Data supplied:
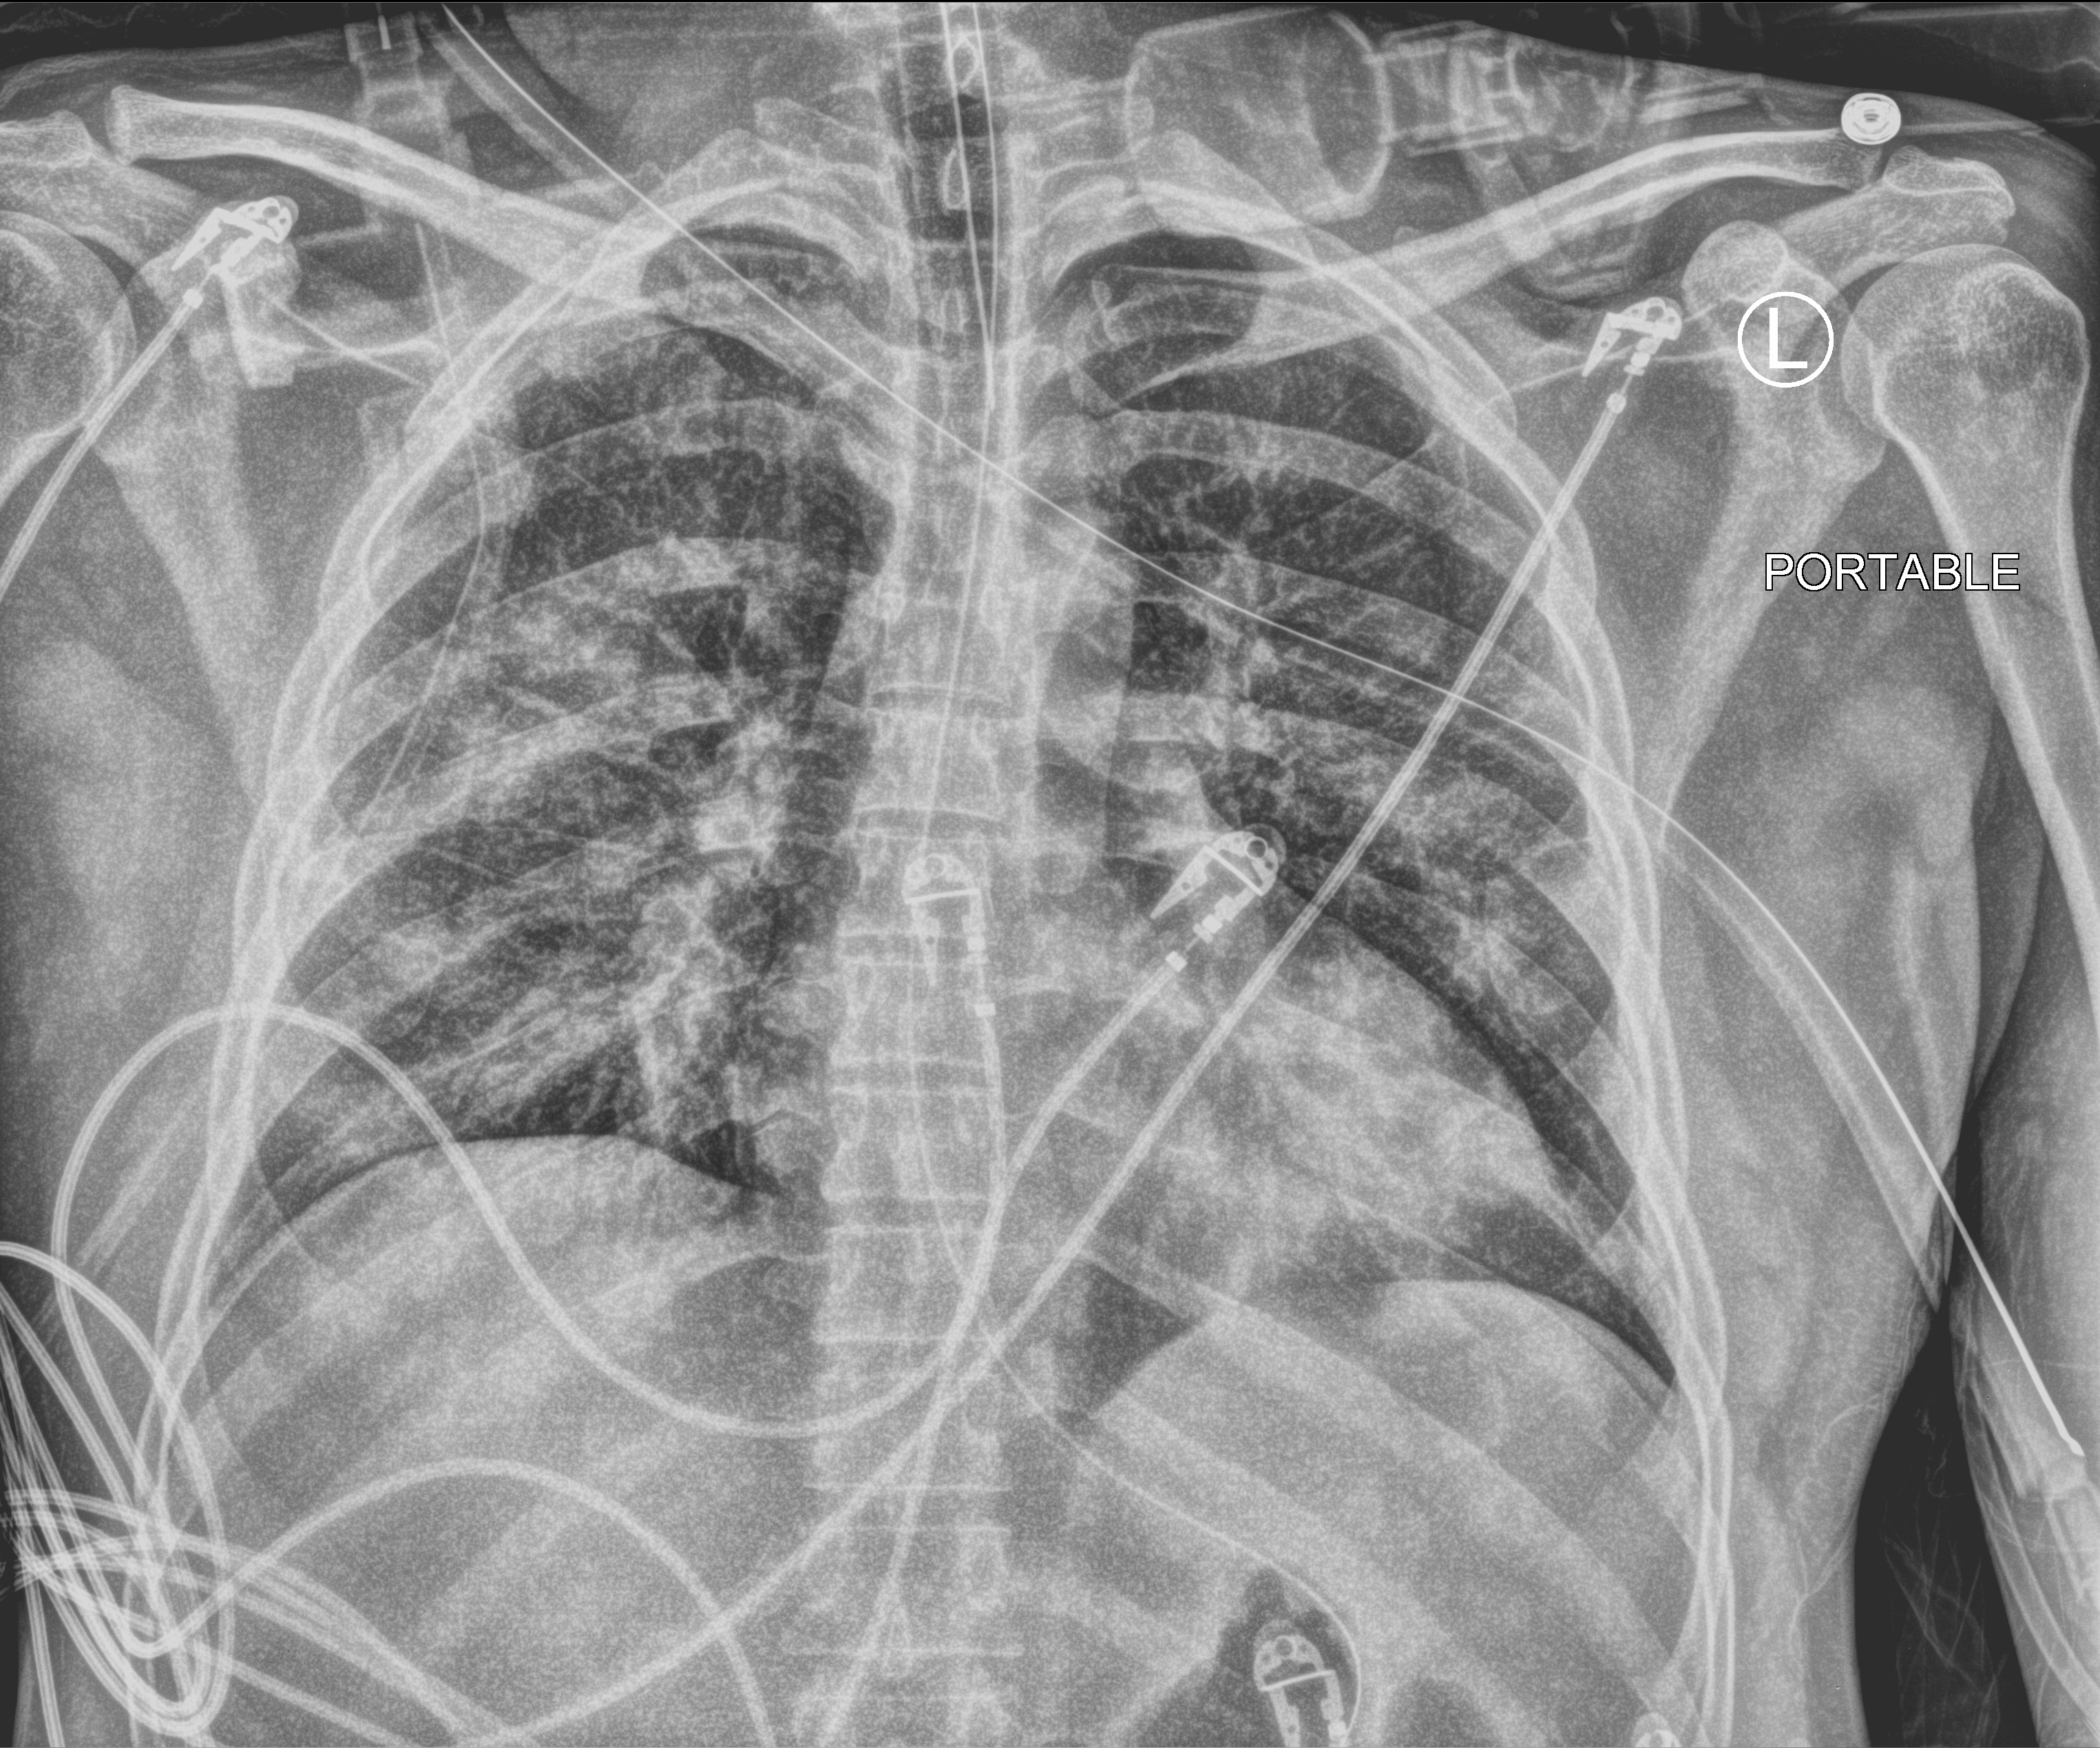
Bedside chest radiograph (computed radiography), anteroposterior (AP) projection. Patient hospitalised with COVID-19; male, aged 18–59 years.
Admission-level facts for this patient (not findings on this image; timing relative to this image not recorded): admitted to intensive care during this hospital stay: yes.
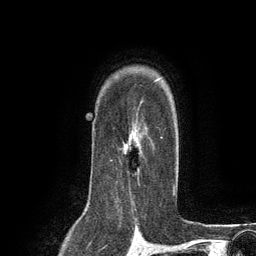
Breast MRI (dynamic contrast-enhanced), one axial slice; cropped to one breast; dynamic contrast-enhanced series, time point 2 of 6 at this slice position (early post-contrast); 3 T; TE 2.8 ms, TR 7.3 ms; 1.2 mm slice thickness; 256 × 256 image matrix, field of view 180 × 180 mm. Female patient.
Structures marked on this image (semi-automatic segmentation, software-assisted and operator-edited):
- enhancing-tissue mask used for the functional tumour volume (all voxels passing the contrast-enhancement thresholds inside the analysis volume; usually the tumour): box from (x=110, y=106) to (x=163, y=192) px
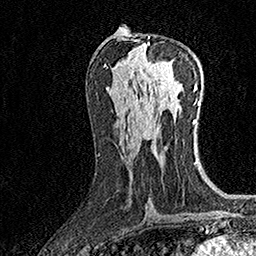
Breast MRI (dynamic contrast-enhanced), one axial slice. Position 77 of 160 along the scan axis. Cropped to one breast. Dynamic contrast-enhanced series, time point 2 of 7 at this slice position (early post-contrast). 1.5 T. TE 3.5 ms, TR 7.2 ms. 1 mm slice thickness. 256 × 256 image matrix, field of view 165 × 165 mm. Female patient.
Outlined on this slice (semi-automatically segmented with operator editing):
- enhancing-tissue mask used for the functional tumour volume (all voxels passing the contrast-enhancement thresholds inside the analysis volume; usually the tumour): bounding box [x1, y1, x2, y2] px = [148, 36, 171, 69]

What to work on: Would you retype each line above exactly and skip every image?

Response to this task:
Bedside chest radiograph (computed radiography), anteroposterior (AP) projection. Patient hospitalised with COVID-19; male, aged 18–59 years.
Admission-level facts for this patient (not findings on this image; timing relative to this image not recorded): admitted to intensive care during this hospital stay: yes.
Breast MRI (dynamic contrast-enhanced), one axial slice; cropped to one breast; dynamic contrast-enhanced series, time point 2 of 6 at this slice position (early post-contrast); 3 T; TE 2.8 ms, TR 7.3 ms; 1.2 mm slice thickness; 256 × 256 image matrix, field of view 180 × 180 mm. Female patient.
Structures marked on this image (semi-automatic segmentation, software-assisted and operator-edited):
- enhancing-tissue mask used for the functional tumour volume (all voxels passing the contrast-enhancement thresholds inside the analysis volume; usually the tumour): box from (x=110, y=106) to (x=163, y=192) px
Breast MRI (dynamic contrast-enhanced), one axial slice. Position 77 of 160 along the scan axis. Cropped to one breast. Dynamic contrast-enhanced series, time point 2 of 7 at this slice position (early post-contrast). 1.5 T. TE 3.5 ms, TR 7.2 ms. 1 mm slice thickness. 256 × 256 image matrix, field of view 165 × 165 mm. Female patient.
Outlined on this slice (semi-automatically segmented with operator editing):
- enhancing-tissue mask used for the functional tumour volume (all voxels passing the contrast-enhancement thresholds inside the analysis volume; usually the tumour): bounding box [x1, y1, x2, y2] px = [148, 36, 171, 69]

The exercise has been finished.